HIS forebears left the Highlands to embark on an arduous journey of thousands of miles by sea and land, which ended up with the formation of a settlement that was to become the modern city of Winnipeg in the centre of Canada.

More than 140 years later, in 1957, John Diefenbaker became Prime Minister of Canada and the following year he returned to his ancestral home in Kildonan, Sutherland.

Tomorrow the Timespan Museum in Helmsdale, at the mouth of the Strath of Kildonan, launches its Diefenbaker's North project ,which for the rest of the year will focus on the story of this renowned politician and his Bannerman mother's ancestors.

Some behind the project are even referring to Canada's 13th Prime Minister as Kildonan's Kennedy, a reference to President's Kennedy's attachment to his Irish roots.

Mr Diefenbaker's forebears were among the 94 who departed the Strath of Kildonan in 1813. They left in the face of plans hatched by the arch clearer Patrick Sellar to move their people to the inhospitable north coast to allow the "improvements" ordered by the House of Sutherland, as people were replaced by sheep.

They endured an Atlantic crossing only to have to build their own cabins near the Hudson Bay, as winter was closing in.

The following spring they began their 1000-mile journey, walking in single file and often in rudimentary snowshoes. Their destination was the Red River to the south where other Hebridean and Irish exiles had arrived two years earlier. In 1815 more arrived from Sutherland and between them they founded the modern day city of Winnipeg, provincial capital of Manitoba.

John Diefenbaker (1895-1979) served as the Progressive Conservative Prime Minister of Canada from June 1957 to April 1963 and visited Sutherland twice.
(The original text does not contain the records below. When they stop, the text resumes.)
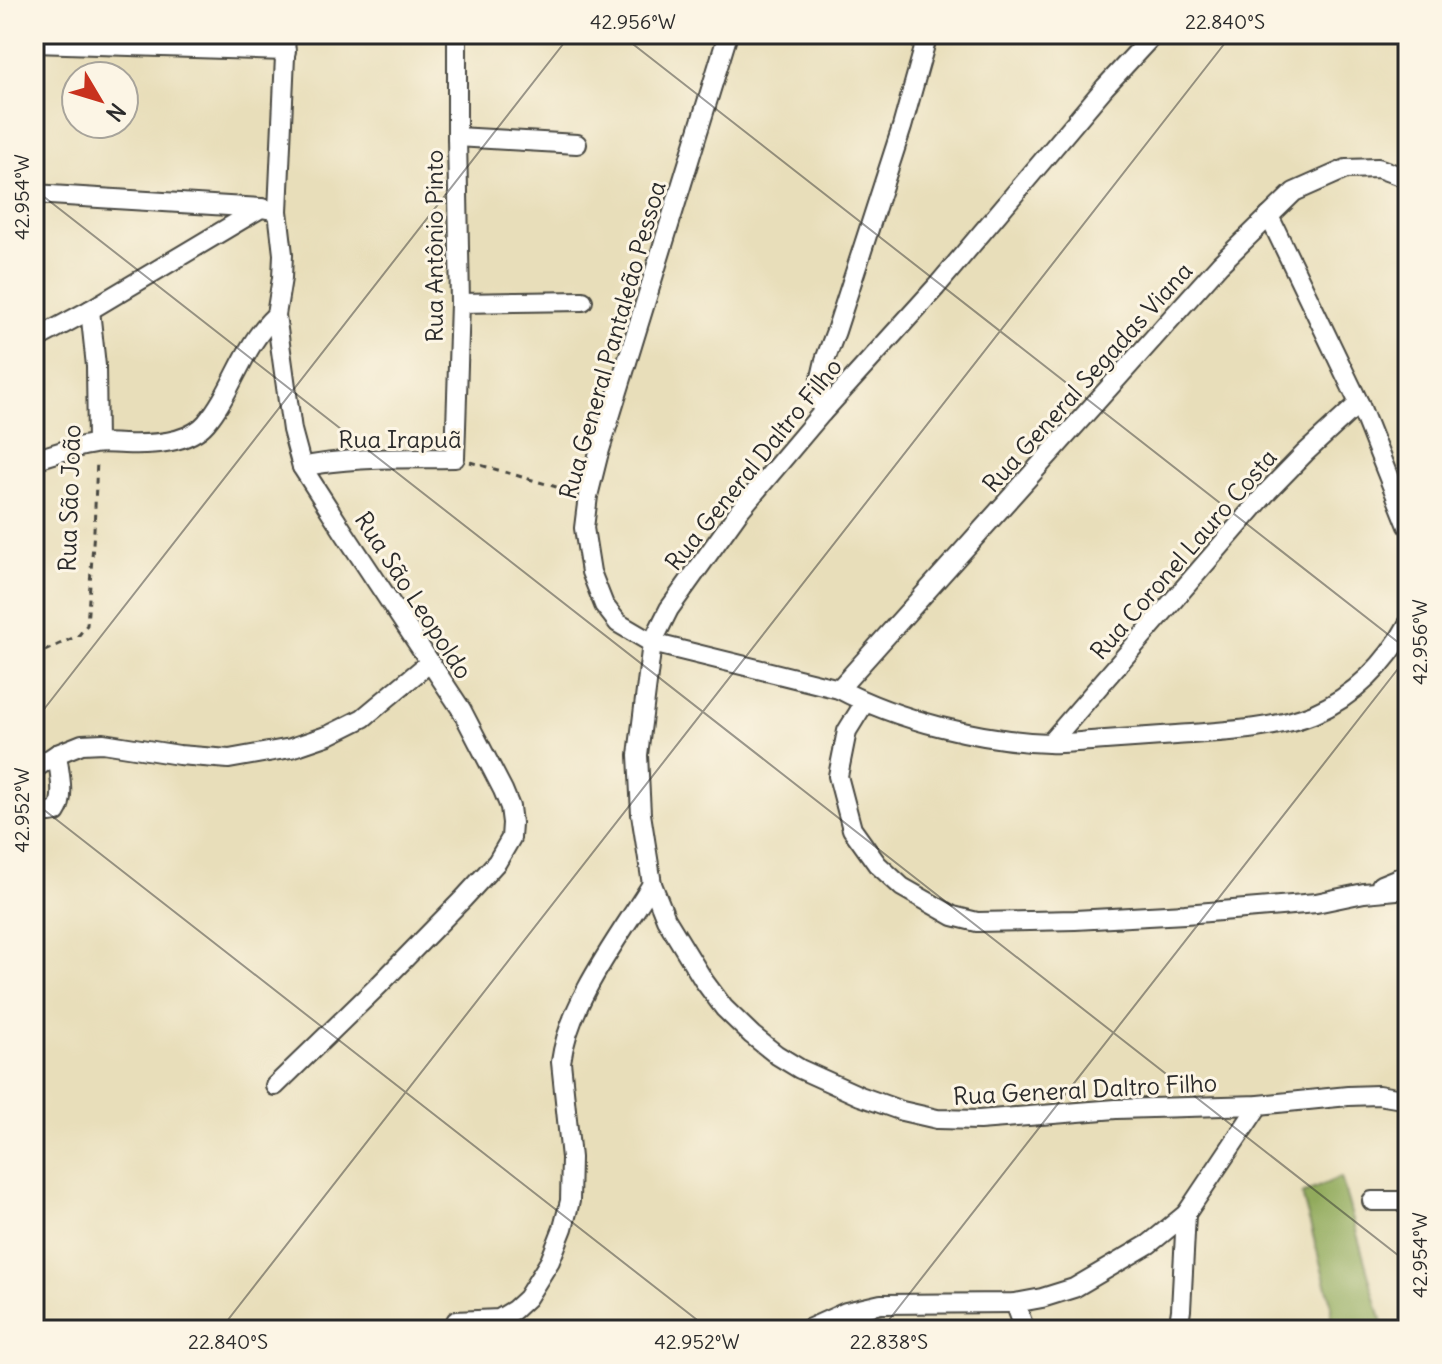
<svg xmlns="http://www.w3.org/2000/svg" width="1442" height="1364" font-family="Delius,sans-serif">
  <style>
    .forest { fill: #91aa5c; stroke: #5e6a44; stroke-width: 2 }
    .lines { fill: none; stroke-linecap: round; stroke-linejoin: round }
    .minor-casing { stroke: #474640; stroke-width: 22 }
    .path { stroke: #474640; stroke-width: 3; stroke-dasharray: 6 6; stroke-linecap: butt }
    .minor { stroke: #fff; stroke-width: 18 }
    .ticks { fill: none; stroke: #2b2b2b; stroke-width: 2; stroke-opacity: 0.45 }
    .labels { text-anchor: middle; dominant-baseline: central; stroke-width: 6; stroke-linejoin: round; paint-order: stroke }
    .street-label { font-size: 24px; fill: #2b2b2b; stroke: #fcf5e5 }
    .neatline { fill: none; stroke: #2b2b2b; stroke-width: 3 }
    .ticks-label { font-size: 20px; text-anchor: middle; fill: #2b2b2b }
  </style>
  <rect width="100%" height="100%" fill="#fcf5e5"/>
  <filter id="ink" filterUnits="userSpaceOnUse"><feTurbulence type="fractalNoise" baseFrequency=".0125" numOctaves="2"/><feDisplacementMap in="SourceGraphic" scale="16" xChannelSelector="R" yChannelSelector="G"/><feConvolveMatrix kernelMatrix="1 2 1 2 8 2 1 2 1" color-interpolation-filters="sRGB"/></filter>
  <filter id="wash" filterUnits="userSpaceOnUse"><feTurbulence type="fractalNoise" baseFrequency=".006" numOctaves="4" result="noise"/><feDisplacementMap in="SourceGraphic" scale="32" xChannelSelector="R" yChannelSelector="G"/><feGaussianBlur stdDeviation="1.8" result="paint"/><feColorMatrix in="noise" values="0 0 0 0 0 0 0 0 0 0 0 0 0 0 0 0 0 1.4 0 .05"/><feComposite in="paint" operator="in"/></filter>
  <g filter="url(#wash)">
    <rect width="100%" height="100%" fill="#e8deba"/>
    <!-- forest -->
    <polygon class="forest" points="1341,1177 1384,1330 1331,1330 1331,1303 1302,1194"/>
  </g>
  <g filter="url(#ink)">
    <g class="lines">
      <defs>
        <g id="minor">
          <path d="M 728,34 L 598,456 L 588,496 L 584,528 L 591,572 L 604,605 L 618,623 L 652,643 L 839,689 C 897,720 983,741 1049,743 C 1063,744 1077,742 1091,741 C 1119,739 1147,737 1176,735 C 1217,732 1274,730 1313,714 C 1354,697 1387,663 1408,624"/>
          <polyline points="1154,34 1105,87 936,287 822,413 740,510 669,609 652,643 638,755 641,814 652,884 666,919 704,981 724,1008 752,1035 777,1055 800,1069 860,1096 902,1111 937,1119 979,1120 1116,1109 1259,1105 1348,1096 1378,1095 1408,1100"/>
          <polyline points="34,43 286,51"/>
          <polyline points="457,137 577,144"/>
          <polyline points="34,194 261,208"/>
          <polyline points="1269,216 1359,403 1408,526"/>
          <polyline points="460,303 583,301"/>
          <polyline points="90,310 96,366 97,443"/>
          <polyline points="34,340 90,310 261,208 278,211"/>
          <polyline points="822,413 820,382 825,360 836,331 902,127 928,34"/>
          <path d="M 34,460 C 54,454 73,447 94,444 C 104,442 114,444 124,444 C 150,445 188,444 206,423 C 234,390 242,346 276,315"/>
          <path d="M 302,467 C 352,456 404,459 455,458 L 460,303 L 457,137 L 457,34"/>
          <polyline points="839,689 1220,264 1294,192 1346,169 1378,168 1403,177 1408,181"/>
          <polyline points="865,702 847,731 838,776 852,829 877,864 902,887 953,916 977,922 1075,920 1185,914 1316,903 1364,893 1408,889"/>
          <polyline points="1050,743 1268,491 1305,453 1359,403"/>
          <polyline points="34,769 57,754 82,744 103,743 179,755 229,759 291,748 329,735 363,718 429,663"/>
          <path d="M 34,811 L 50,813 L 56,812 C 66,798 59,771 57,754"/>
          <polyline points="1381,885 1408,874"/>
          <polyline points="275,1086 380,984 463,899 497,862 511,838 512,823 510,807 503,790 461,709 343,531 302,467 292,430 276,315 282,278 283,254 278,211 286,34"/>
          <polyline points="1372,1201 1408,1201"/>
          <polyline points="1015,1303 1025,1330"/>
          <path d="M 456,1321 L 499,1319 L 514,1310 L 527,1298 L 550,1261 L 563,1228 L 570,1201 L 571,1158 L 561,1062 C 569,1001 620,936 652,884"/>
          <polyline points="806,1330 846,1312 881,1304 1015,1303 1042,1298 1074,1288 1149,1244 1186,1214 1259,1105"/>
          <polyline points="1178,1330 1181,1310 1186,1214"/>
        </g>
      </defs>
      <!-- minor casing -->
      <use href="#minor" class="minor-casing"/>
      <!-- path -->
      <g class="path">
        <polyline points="470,462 574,492"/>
        <polyline points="34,656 79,635 87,625 94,530 97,460"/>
      </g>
      <!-- minor -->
      <use href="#minor" class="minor"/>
    </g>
  </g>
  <!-- ticks -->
  <path class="ticks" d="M 620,34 L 1408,650M 1404,34 L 1408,37M 34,189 L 1408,1263M 34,722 L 571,34M 34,802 L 710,1330M 220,1330 L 1232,34M 881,1330 L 1408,656"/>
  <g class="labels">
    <!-- street labels -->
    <g class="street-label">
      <text transform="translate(434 246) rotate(-90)">Rua Antônio Pinto</text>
      <text transform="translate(612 340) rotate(-74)">Rua General Pantaleão Pessoa</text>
      <text transform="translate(1087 377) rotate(-48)">Rua General Segadas Viana</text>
      <text x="400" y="439">Rua Irapuã</text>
      <text transform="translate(753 464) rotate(-51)">Rua General Daltro Filho</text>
      <text transform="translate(69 498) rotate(-88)">Rua São João</text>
      <text transform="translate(1183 554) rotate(-49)">Rua Coronel Lauro Costa</text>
      <text transform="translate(414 595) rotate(57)">Rua São Leopoldo</text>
      <text transform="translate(1085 1089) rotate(-3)">Rua General Daltro Filho</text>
    </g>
  </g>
  <!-- margin -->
  <rect width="1442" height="1364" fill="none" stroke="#fcf5e5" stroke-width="88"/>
  <!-- north arrow -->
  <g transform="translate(100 100) rotate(128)"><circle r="38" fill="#fcf5e5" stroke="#a8a49b" stroke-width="2"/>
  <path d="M0-6L14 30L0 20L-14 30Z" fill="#c8321e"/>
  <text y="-12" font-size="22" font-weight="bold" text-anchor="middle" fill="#2b2b2b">N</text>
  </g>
  <rect x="44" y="44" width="1354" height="1276" class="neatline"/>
  <g class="ticks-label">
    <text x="633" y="29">42.956°W</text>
    <text x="1225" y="29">22.840°S</text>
    <text transform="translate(22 197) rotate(-90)" y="7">42.954°W</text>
    <text transform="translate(1420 642) rotate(-90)" y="7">42.956°W</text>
    <text transform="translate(22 810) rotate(-90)" y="7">42.952°W</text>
    <text transform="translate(1420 1255) rotate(-90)" y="7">42.954°W</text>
    <text x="228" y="1349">22.840°S</text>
    <text x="697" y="1349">42.952°W</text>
    <text x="889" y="1349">22.838°S</text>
  </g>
</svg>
The first came in 1958 as part of his global Commonwealth tour as Prime Minister.

The second was in the summer of 1968, this time in a personal capacity, to unveil a plaque dedicated to his ancestors at Kildonan Kirk and a memorial cairn to the parents of the first Canadian Prime Minister, John A MacDonald, who like Mr Diefenbaker was descended from a Kildonan family.

He later recalled his trip: "The ruin of my great grandfather's cottage is still to be seen and is not more than two or three feet high."

Timespan's project manger Jacquie Aitken said the community was proud of the connection.

"Mary Findlay of Marrel gasped with delight when she saw her grandmother pictured with Diefenbaker outside Bunillidh Church when he visited in November 1958. We've struck gold with a wonderful collection of photos of local people in the Saskatoon University Archive," she said, adding that the images would be revealed at the launch event.

Timespan has planned several events from lectures, writing and oral history sessions, to a motorcade to Kildonan Church.